HuR differentially regulates CD9 and CALM2 in MB-231. A. Epitope HA tagged HuR is over-expressed by 142% and 138% respectively, in stably transfected clones 4E1 and 5F1, as compared to empty vector (EV) control clone 2C7. B. HuR knock-down using lentiviral short hairpin (sh) RNA H760 results in a 94% reduction in steady state levels of protein in clone A7 (LL = lentilox control). C. HuR over-expression results in a 40% reduction in CD9 protein levels as assayed by Western analysis; however, HuR knock-down using lentiviral shRNA results in an increase from 100% to 228% of CD9 levels. D. Over-expression of HuR decreases CD9 mRNA levels but not CALM2 expression. Analysis of steady state CD9 and CALM2 mRNA levels by quantitative RT-PCR reveals significant decreases in CD9 mRNA levels, whereas CALM2 levels are unaffected.
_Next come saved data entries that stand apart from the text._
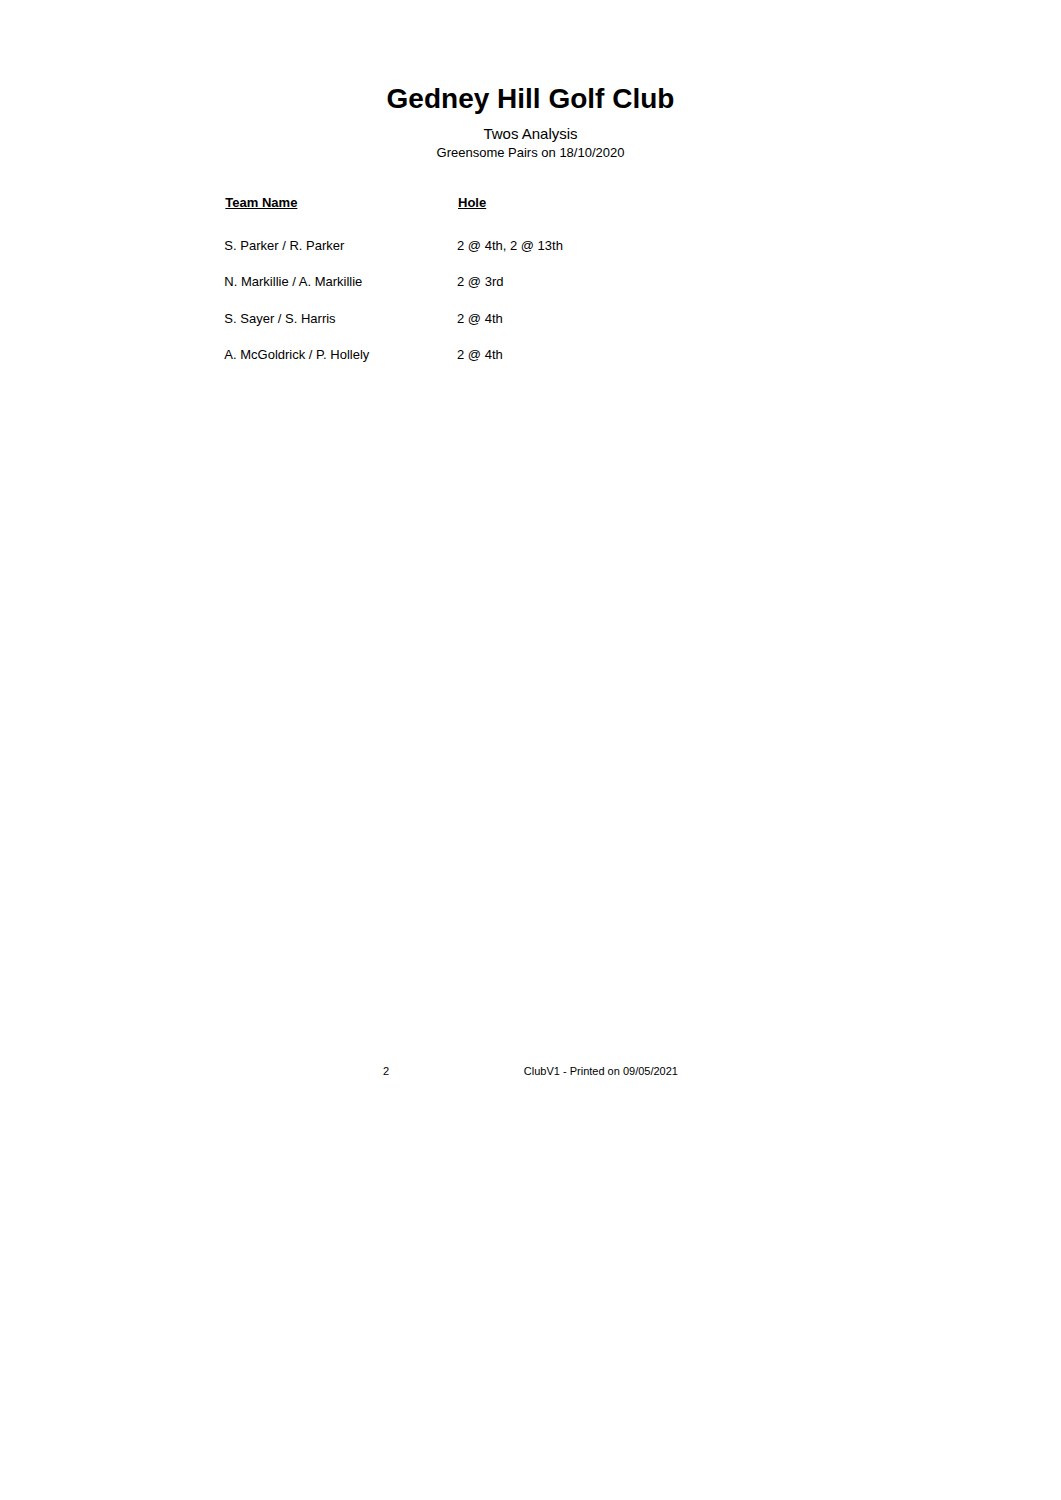Gedney Hill Golf Club
Twos Analysis
Greensome Pairs on 18/10/2020
| Team Name | Hole |
| --- | --- |
| S. Parker / R. Parker | 2 @ 4th, 2 @ 13th |
| N. Markillie / A. Markillie | 2 @ 3rd |
| S. Sayer / S. Harris | 2 @ 4th |
| A. McGoldrick / P. Hollely | 2 @ 4th |
2 ClubV1 - Printed on 09/05/2021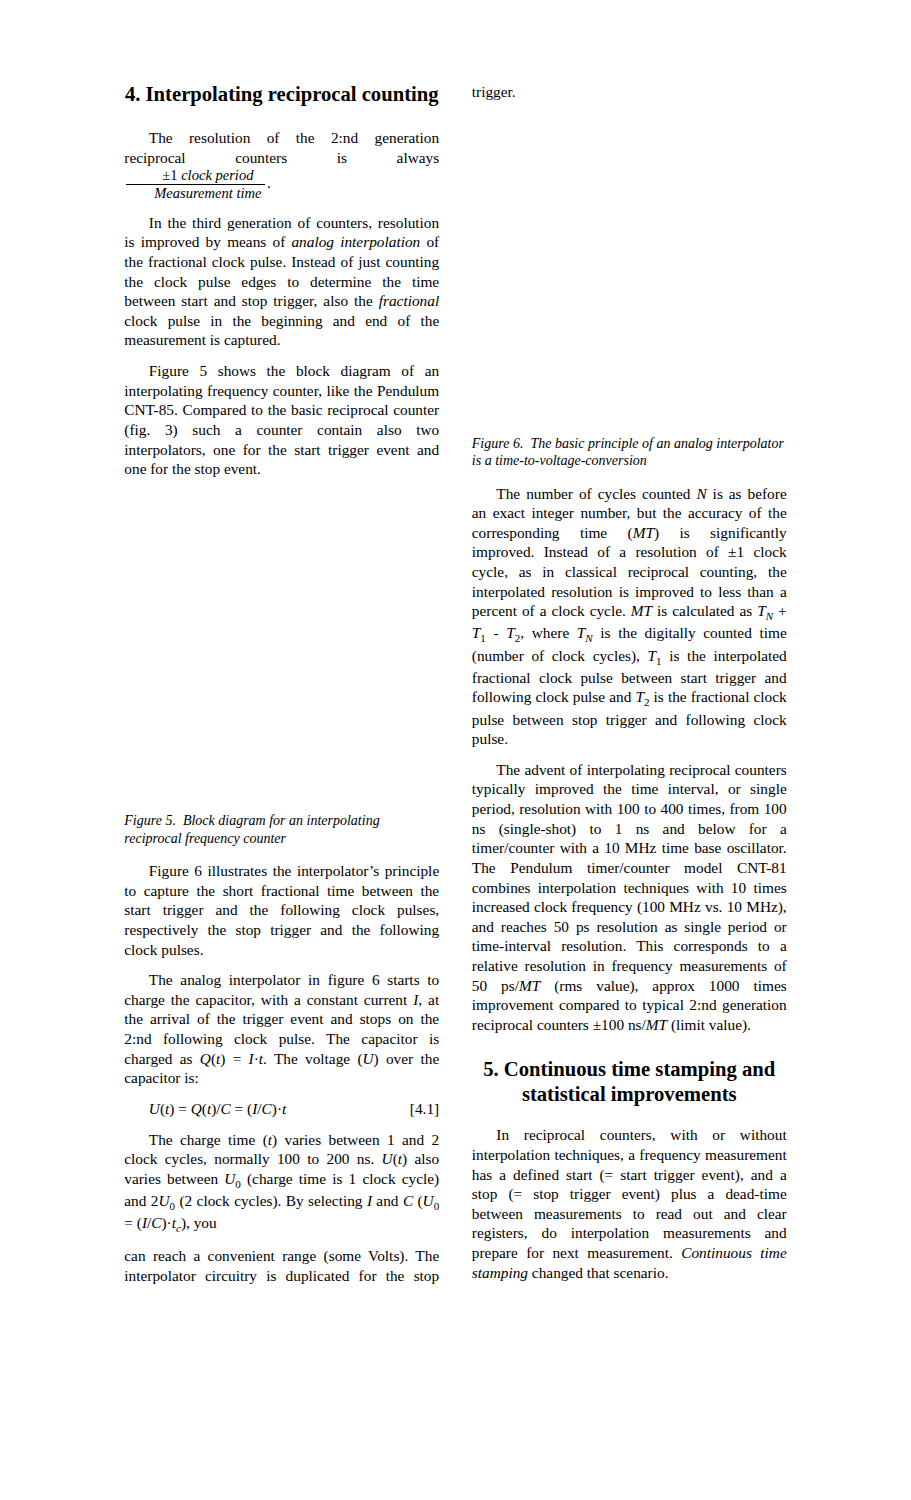4. Interpolating reciprocal counting
The resolution of the 2:nd generation reciprocal counters is always ±1 clock period Measurement time.
In the third generation of counters, resolution is improved by means of analog interpolation of the fractional clock pulse. Instead of just counting the clock pulse edges to determine the time between start and stop trigger, also the fractional clock pulse in the beginning and end of the measurement is captured.
Figure 5 shows the block diagram of an interpolating frequency counter, like the Pendulum CNT-85. Compared to the basic reciprocal counter (fig. 3) such a counter contain also two interpolators, one for the start trigger event and one for the stop event.
Figure 5. Block diagram for an interpolating reciprocal frequency counter
Figure 6 illustrates the interpolator’s principle to capture the short fractional time between the start trigger and the following clock pulses, respectively the stop trigger and the following clock pulses.
The analog interpolator in figure 6 starts to charge the capacitor, with a constant current I, at the arrival of the trigger event and stops on the 2:nd following clock pulse. The capacitor is charged as Q(t) = I·t. The voltage (U) over the capacitor is:
U(t) = Q(t)/C = (I/C)·t[4.1]
The charge time (t) varies between 1 and 2 clock cycles, normally 100 to 200 ns. U(t) also varies between U 0 (charge time is 1 clock cycle) and 2U 0 (2 clock cycles). By selecting I and C (U 0 = (I/C)·tc), you
can reach a convenient range (some Volts). The interpolator circuitry is duplicated for the stop trigger.
Figure 6. The basic principle of an analog interpolator is a time-to-voltage-conversion
The number of cycles counted N is as before an exact integer number, but the accuracy of the corresponding time (MT) is significantly improved. Instead of a resolution of ±1 clock cycle, as in classical reciprocal counting, the interpolated resolution is improved to less than a percent of a clock cycle. MT is calculated as TN + T 1 - T 2, where TN is the digitally counted time (number of clock cycles), T 1 is the interpolated fractional clock pulse between start trigger and following clock pulse and T 2 is the fractional clock pulse between stop trigger and following clock pulse.
The advent of interpolating reciprocal counters typically improved the time interval, or single period, resolution with 100 to 400 times, from 100 ns (single-shot) to 1 ns and below for a timer/counter with a 10 MHz time base oscillator. The Pendulum timer/counter model CNT-81 combines interpolation techniques with 10 times increased clock frequency (100 MHz vs. 10 MHz), and reaches 50 ps resolution as single period or time-interval resolution. This corresponds to a relative resolution in frequency measurements of 50 ps/MT (rms value), approx 1000 times improvement compared to typical 2:nd generation reciprocal counters ±100 ns/MT (limit value).
5. Continuous time stamping and statistical improvements
In reciprocal counters, with or without interpolation techniques, a frequency measurement has a defined start (= start trigger event), and a stop (= stop trigger event) plus a dead-time between measurements to read out and clear registers, do interpolation measurements and prepare for next measurement. Continuous time stamping changed that scenario.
Although CALM2 expression appears greater, the change is not significant. E. Knocking down HuR levels by shRNA in MB-231 cells shows significant increases in CD9 and CALM2 mRNA levels by quantitative RT-PCR. Decreased levels of HuR mRNA validate HuR shRNA knock-down. F. Graph showing the effects of HuR on the expression of CD9 mRNA. HuR over-expression results in decreases in both mRNA and protein levels, though the decreases are greater in RNA. Whereas, HuR knock-down by shRNA results in significant increases at both the mRNA and protein levels, with greater change at transcript levels. The dashed line represents levels in control cells. Error bars represent SEM. p value is < 0.005; N.S. = not statistically significant; * = statistically significant. All experiments were done in triplicate (n = 3).

Figure 7

Effects of over-expressing or reducing HuR on CD9 and CALM2 expression in MCF-7 cells. A. Western analysis of HuR over-expression in heterogenous population of cells reveals approximately 10% over-expression. B. Lentiviral HuR shRNA efficiently knocks down HuR protein by over 90%. C. HuR over- expression and under-expression results in small changes in CD9 protein levels in MCF-7 cells. D. Levels of both CD9 and CALM2 mRNAs are unchanged in cells which over-express HuR; whereas lentiviral knock-down of HuR in MCF-7 cells results in decreases in steady-state mRNA levels (E). The graph in (F) shows minimal changes in CD9 mRNA and protein levels in HuR over-expressing MCF-7 cells. The CD9 mRNA levels, however, are more affected in HuR knock-down. P value is < 0.005; N.S. = not statistically significant; * = statistically significant.